Chaque mot est tout d’abord porteur du sens étymologique, ou primitif. Le sens étymologique, ou primitif, du mot est souvent, dans l'état actuel de la langue, son sens essentiel. Le sens essentiel est habituellement caractérisé par sa stabilité, ce qui lui permet d'acquérir nombre d'acceptions secondaires, très mobiles, et de servir de base pour l'évolution sémantique des mots. Ainsi tout mot à plusieurs significations présente une unité dialectique d'éléments stables et instables. Les sens des mots se laissent classer d'après quelques types essentiels.
1) Tout mot polysémique possède un sens propre et des sens dérivés. Le sens propre d'un mot est celui qui ne se laisse historiquement ramener à aucun de ses sens actuels, alors que les sens dérivés remontent directement ou indirectement au sens propre. Le sens propre et les sens dérivés d'un mot ne peuvent être dégagés à la suite d'une analyse diachronique. Examinons en guise d'exemple le mot bouche ß lat. pop. bucca ; ses significations les plus importantes de ce mot sont: 1) cavité située au bas du visage et qui sert à parler, à manger; 2) ouverture (d'un four, d'un canon); 3) embouchure (d'un fleuve). Les deux derniers sens peuvent être historiquement ramenés au premier signalé ; ils doivent être considérés comme en étant dérivés. Il en va autrement pour le premier sens n'aboutit à aucun autre; ce premier sens sera le sens propre du mot bouche. Pourtant le sens propre d'un mot dans la langue moderne n'est point son sens primitif. Le sens propre est une catégorie historique. Il peut changer au cours de l'évolution du mot. Tel est précisément le cas du mot bouche qui désignait originairement, dans le latin populaire, «la joue»; c'était alors le sens propre du mot. La disparition du sens originaire de bouche, a été suivi du déplacement de son sens propre. Donc, le sens propre du mot est celui qui ne se laisse historiquement ramener à aucun de ses sens actuels, alors que les sens dérivés remontent directement ou indirectement au sens propre. Le sens propre et les sens dérivés d'un mot ne peuvent dégagés qu'à la suite d'une analyse diachronique.

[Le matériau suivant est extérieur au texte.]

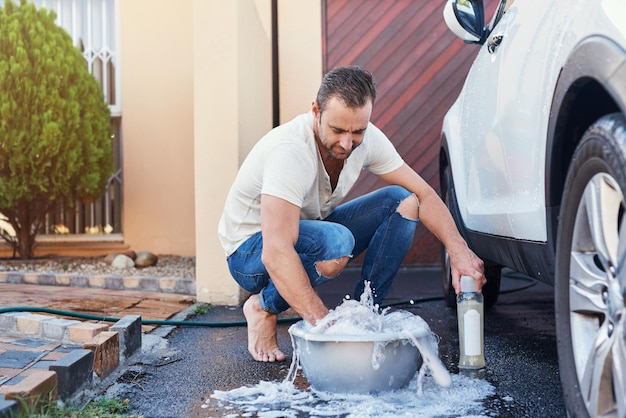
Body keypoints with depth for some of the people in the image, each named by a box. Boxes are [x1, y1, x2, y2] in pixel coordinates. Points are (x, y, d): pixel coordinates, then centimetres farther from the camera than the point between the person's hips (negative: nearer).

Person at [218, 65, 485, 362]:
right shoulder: (289, 151, -34)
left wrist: (459, 251, -21)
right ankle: (263, 308, -10)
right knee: (334, 241, -38)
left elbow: (423, 195, -6)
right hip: (251, 253, -6)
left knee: (401, 201, -11)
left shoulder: (366, 138, -13)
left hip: (311, 232, 7)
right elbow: (276, 253, -42)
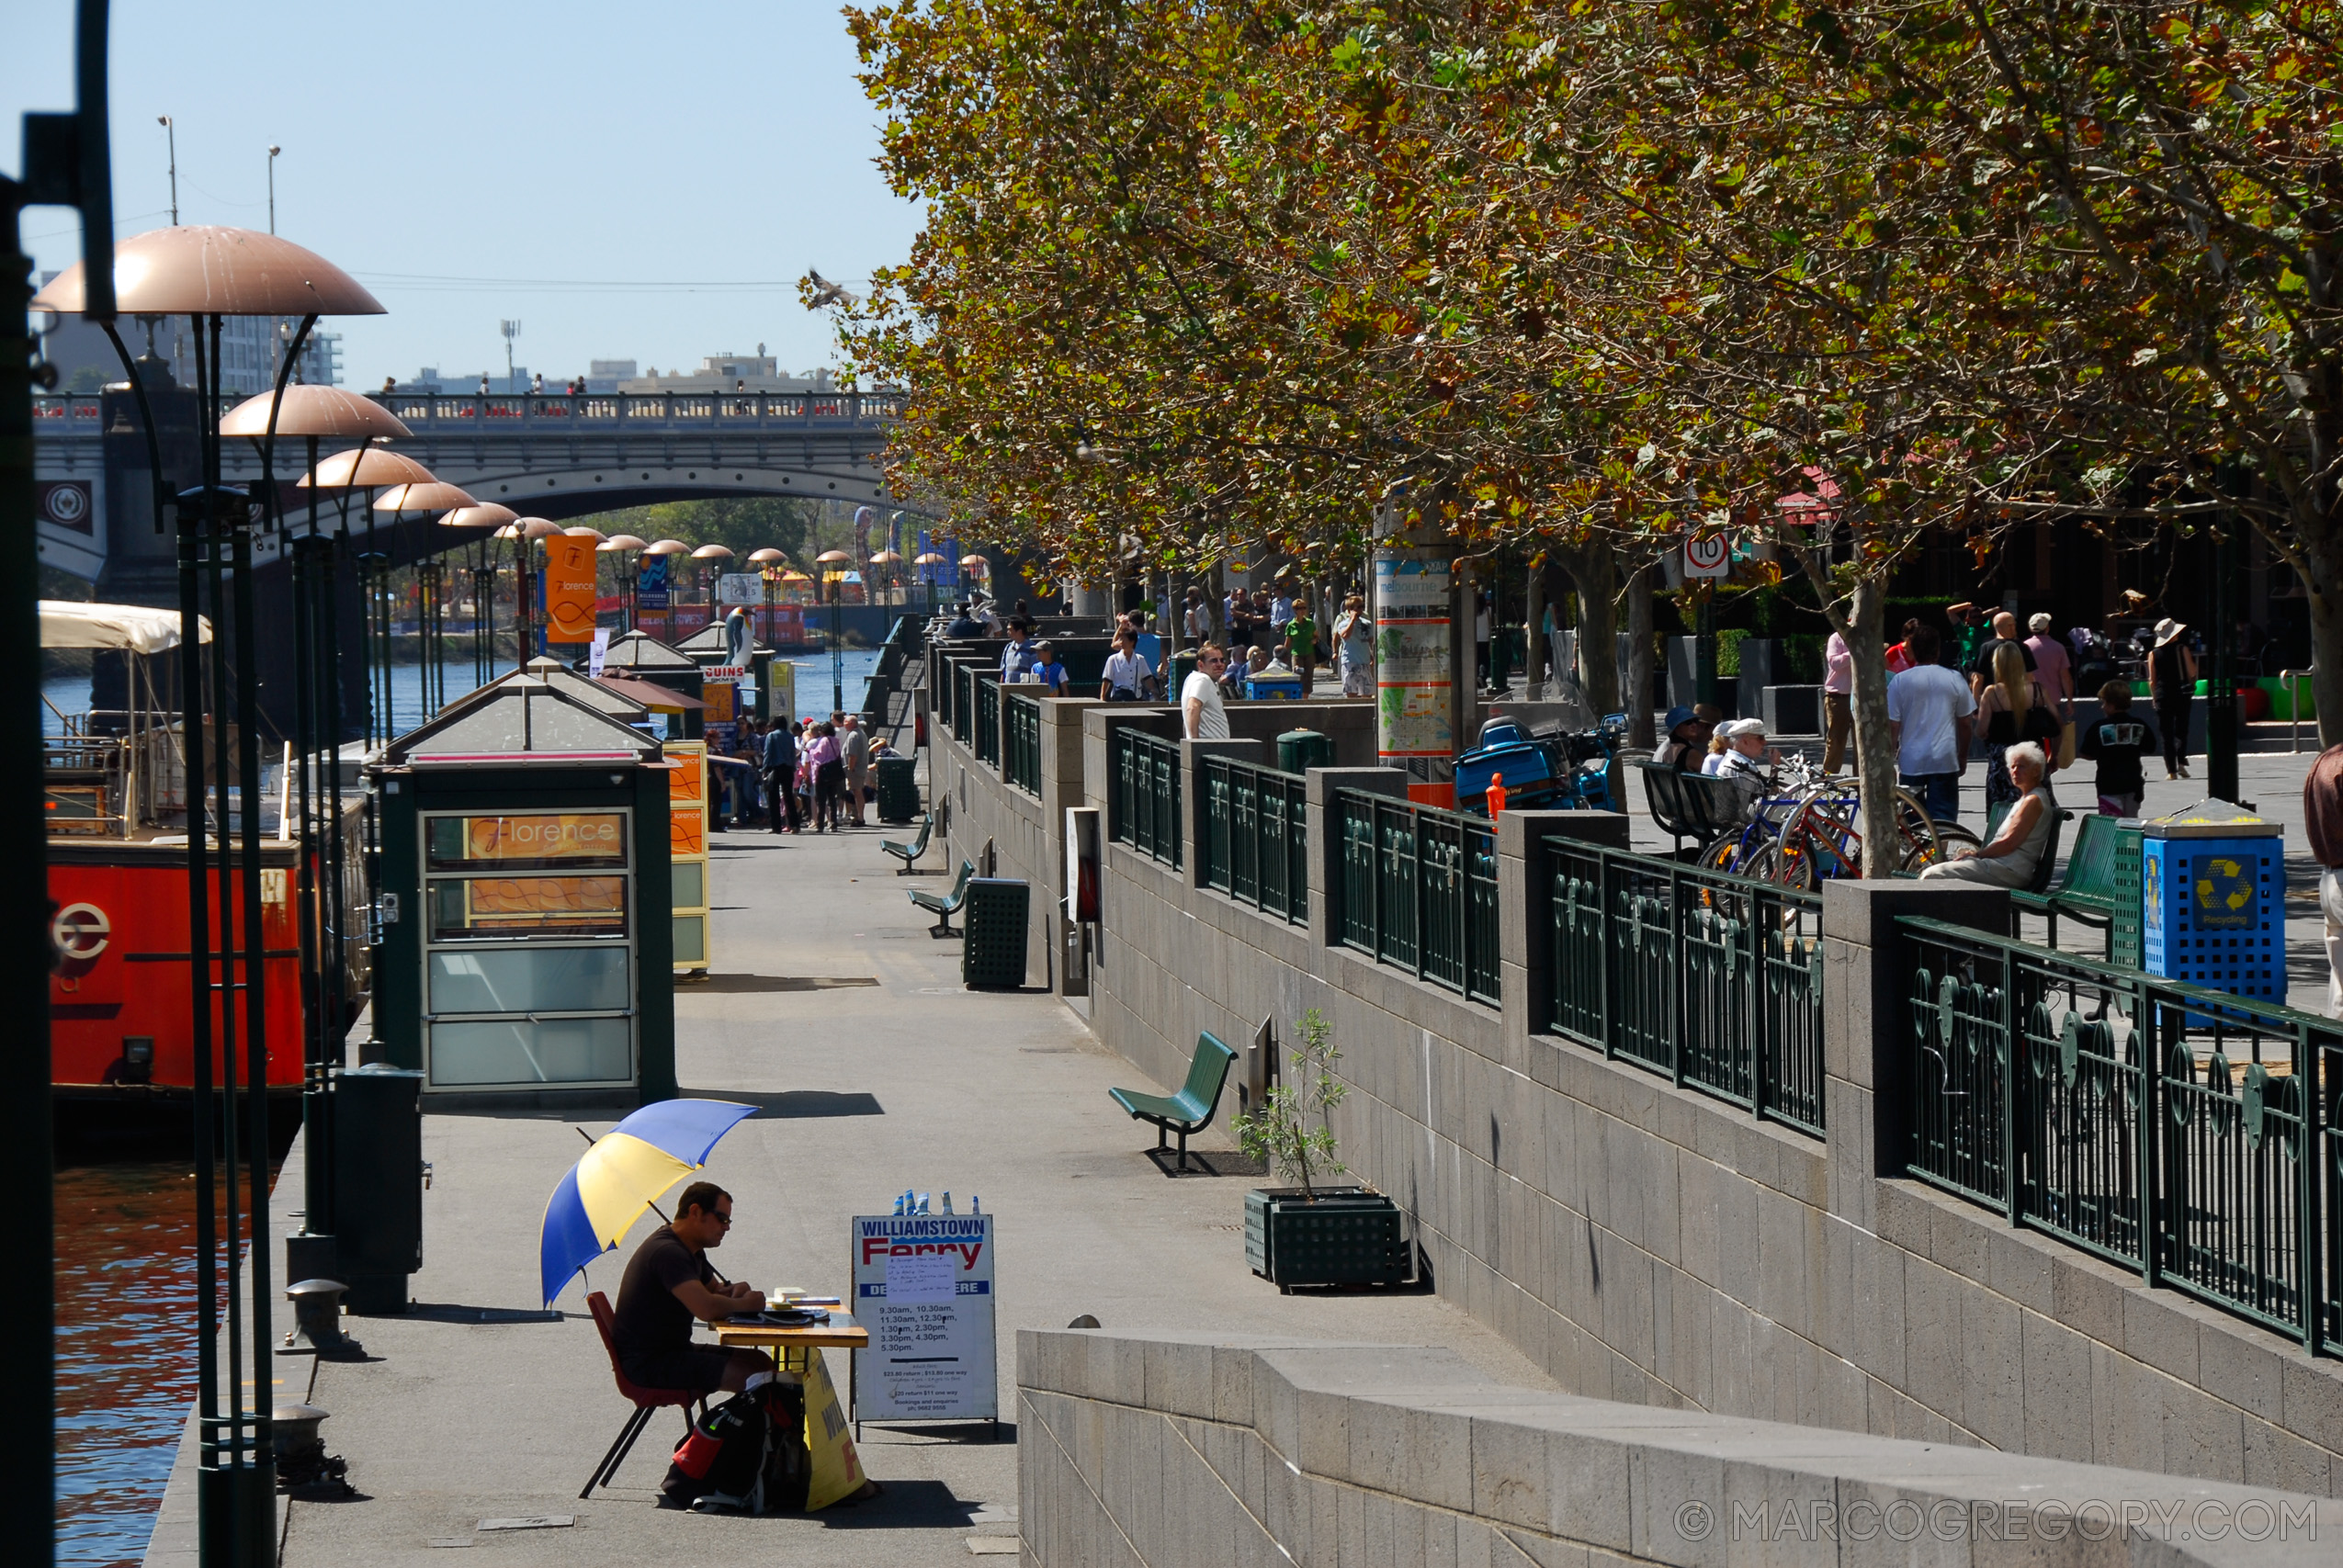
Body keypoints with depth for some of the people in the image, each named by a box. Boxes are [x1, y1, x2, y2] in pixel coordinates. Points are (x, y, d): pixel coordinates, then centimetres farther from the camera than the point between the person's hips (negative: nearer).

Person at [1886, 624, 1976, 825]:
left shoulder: (1900, 681, -4)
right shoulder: (1954, 679, -1)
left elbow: (1892, 726, -4)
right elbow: (1965, 723, 6)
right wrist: (1963, 757, 18)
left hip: (1911, 761, 0)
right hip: (1945, 761, 0)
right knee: (1943, 816, 2)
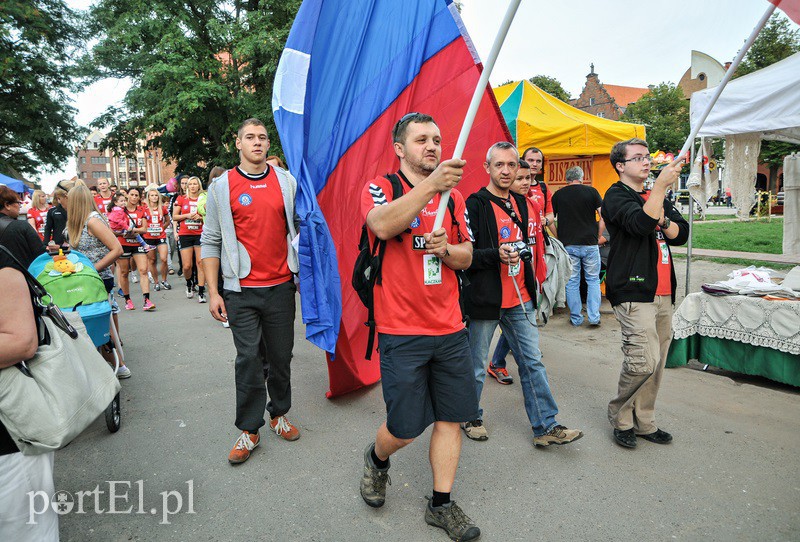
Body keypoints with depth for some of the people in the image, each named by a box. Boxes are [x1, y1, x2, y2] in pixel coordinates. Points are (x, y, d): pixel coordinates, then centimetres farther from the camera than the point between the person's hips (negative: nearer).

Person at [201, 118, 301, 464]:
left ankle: (279, 413, 30)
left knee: (281, 356, 11)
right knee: (248, 360, 1)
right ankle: (249, 430, 16)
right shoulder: (221, 187, 1)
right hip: (242, 291, -2)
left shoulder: (286, 181, 6)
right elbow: (210, 241, 2)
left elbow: (300, 227, 12)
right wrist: (213, 292, -3)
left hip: (281, 286, 2)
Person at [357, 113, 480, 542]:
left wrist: (445, 248, -7)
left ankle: (441, 505, 29)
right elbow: (381, 224, -27)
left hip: (450, 330, 5)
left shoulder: (454, 197, 12)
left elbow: (466, 257, 15)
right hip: (402, 332, -5)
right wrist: (431, 184, -37)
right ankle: (376, 459, 38)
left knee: (450, 418, 10)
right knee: (405, 429, 3)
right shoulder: (380, 188, -4)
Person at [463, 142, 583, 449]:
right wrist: (496, 254, -27)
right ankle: (471, 418, 29)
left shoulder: (523, 204, 12)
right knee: (476, 367, 8)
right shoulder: (476, 205, -10)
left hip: (520, 299, 6)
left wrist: (533, 281, 19)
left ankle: (546, 427, 17)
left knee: (533, 362, 8)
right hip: (485, 300, -6)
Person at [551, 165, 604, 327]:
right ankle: (594, 316, 9)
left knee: (572, 282, 8)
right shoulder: (591, 191, 0)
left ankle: (576, 318, 14)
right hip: (590, 244, 0)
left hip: (568, 245, 1)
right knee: (593, 280, 12)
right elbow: (603, 217, -3)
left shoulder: (558, 195, 4)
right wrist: (597, 236, 6)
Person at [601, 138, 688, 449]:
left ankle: (643, 422, 22)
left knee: (656, 363, 9)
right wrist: (662, 184, -23)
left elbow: (681, 234, 11)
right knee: (643, 361, -14)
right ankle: (620, 418, 8)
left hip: (663, 293, 8)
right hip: (633, 292, -8)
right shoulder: (616, 196, -3)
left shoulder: (656, 196, 21)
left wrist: (663, 219, -7)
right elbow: (641, 223, -23)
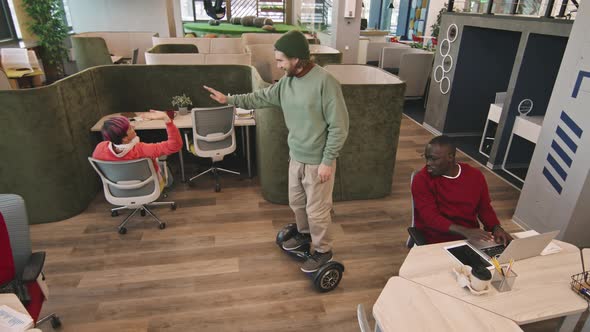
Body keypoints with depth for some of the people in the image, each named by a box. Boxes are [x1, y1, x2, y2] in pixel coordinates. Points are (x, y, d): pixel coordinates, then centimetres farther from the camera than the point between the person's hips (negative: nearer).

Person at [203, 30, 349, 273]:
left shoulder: (325, 82, -22)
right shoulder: (287, 81, 2)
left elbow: (339, 126, -20)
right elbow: (262, 97, 16)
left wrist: (327, 161, -19)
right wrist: (230, 100, 13)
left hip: (317, 160, -7)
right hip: (296, 156, 8)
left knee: (316, 209, 7)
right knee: (296, 202, 23)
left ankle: (323, 251, 30)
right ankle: (304, 234, 50)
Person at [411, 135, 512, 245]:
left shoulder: (475, 176, -1)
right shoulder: (422, 180, -15)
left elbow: (485, 209, 9)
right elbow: (430, 217, -22)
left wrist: (496, 228, -11)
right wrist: (465, 231, -33)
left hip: (472, 238, 4)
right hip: (436, 242, -3)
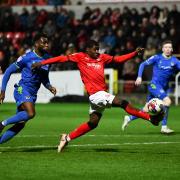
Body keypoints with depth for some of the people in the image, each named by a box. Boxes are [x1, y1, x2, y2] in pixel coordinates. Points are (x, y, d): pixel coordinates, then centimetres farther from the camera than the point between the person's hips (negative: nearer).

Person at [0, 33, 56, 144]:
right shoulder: (27, 58, -9)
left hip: (32, 95, 7)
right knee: (30, 113, -31)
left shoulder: (47, 58, 10)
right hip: (22, 90, -7)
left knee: (20, 124, 2)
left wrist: (49, 87, 2)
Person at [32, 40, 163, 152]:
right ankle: (150, 117, -8)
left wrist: (135, 53, 3)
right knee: (123, 103, -14)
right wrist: (42, 63, -8)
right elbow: (62, 58, -3)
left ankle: (67, 138, 20)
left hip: (101, 94, 8)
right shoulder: (80, 57, 0)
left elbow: (119, 59, 13)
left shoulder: (102, 57, 15)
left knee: (93, 123, 11)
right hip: (96, 94, -8)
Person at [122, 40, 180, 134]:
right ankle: (164, 127, -17)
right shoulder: (157, 58, -3)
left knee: (146, 110, 8)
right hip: (154, 85, -4)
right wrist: (139, 77, -6)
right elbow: (143, 64, 3)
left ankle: (129, 118, 29)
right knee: (167, 101, -26)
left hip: (164, 87, 4)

2) Dans la synchronie on distingue le sens principal et les sens secondaires d'un mot polysémique. Le sens principal, étant le plus usité à une époque donnée, constitue la base essentielle du développement sémantique ultérieur du mot. Il peut coïncider tantôt avec son sens propre, tantôt avec le dérivé. Le sens propre du mot soleil - «astre lumineux au centre des orbites de la terre et des planètes» en est aussi sens principal; les autres sens de ce mot, tels que «pièce d'artifice qui jette des feux en forme de rayons» ou «fleur jaune, appelée autrement tournesol», sont à la fois des sens dérivés et secondaires. Il en est autrement pour le mot révolution dont le sens principal, en tant que terme politique coïncide avec un de ses sens dérivés (le sens propre étant «mouvement d'un corps parcourant une courbe fermée»). Le sens principal du mot comme son sens propre, est une catégorie historique. Jusqu'au XVI siècle le sens propre du substantif travai l- «tourment, chagrin, peine» était également son sens principal. Plus tard il s'est déplacé et a coïncidé avec le sens dérivé - «besogne, ouvrage». Puisque le plus employé, le sens principal dépend moins du contexte que les sens secondaires.
3) aussi les sens phraséologiquement liés s'opposent aux sens dits libres. Les sens propres des mots table, chaise, homme, animal, sont libres quant à leur faculté de se grouper, de s’employer avec d'autres mots. Par contre, le mot remporter qui s'emploie dans remporter un grand succès serait déplace dans remporter une grande réussite quoique réussite soit un synonyme de succès. On dit une question délicate, un sujet délicat sans qu'il soit possible de dire un récit délicat, un contenu délicat. Ch. Bally remarque qu'on dit désirer ardemment et aimer éperdument et non aimer ardemment, désirer éperdument. On peut choisir entre la peur le prit, la peur le saisit, la peur s'empara de lui, tandis que la peur le happa ou l'empoigna serait ridicule.
Cette tradition d'emploi des mots revêt un caractère national: elle n'est pas la même dans les langues différentes. L'équivalent russe de feuilles mortes sera «cyxue листья» et de fleurs naturelles - «живые цветы».
4) On distingue des sens syntaxiquement déterminés. Il suffit parfois d’un complément, d'une préposition ou d’un article pour changer le sens d’un mot. Comparez: sortir et sortir le mouchoir de la poche; tenir tête et tenir la tête, tenir qch et tenir à qch.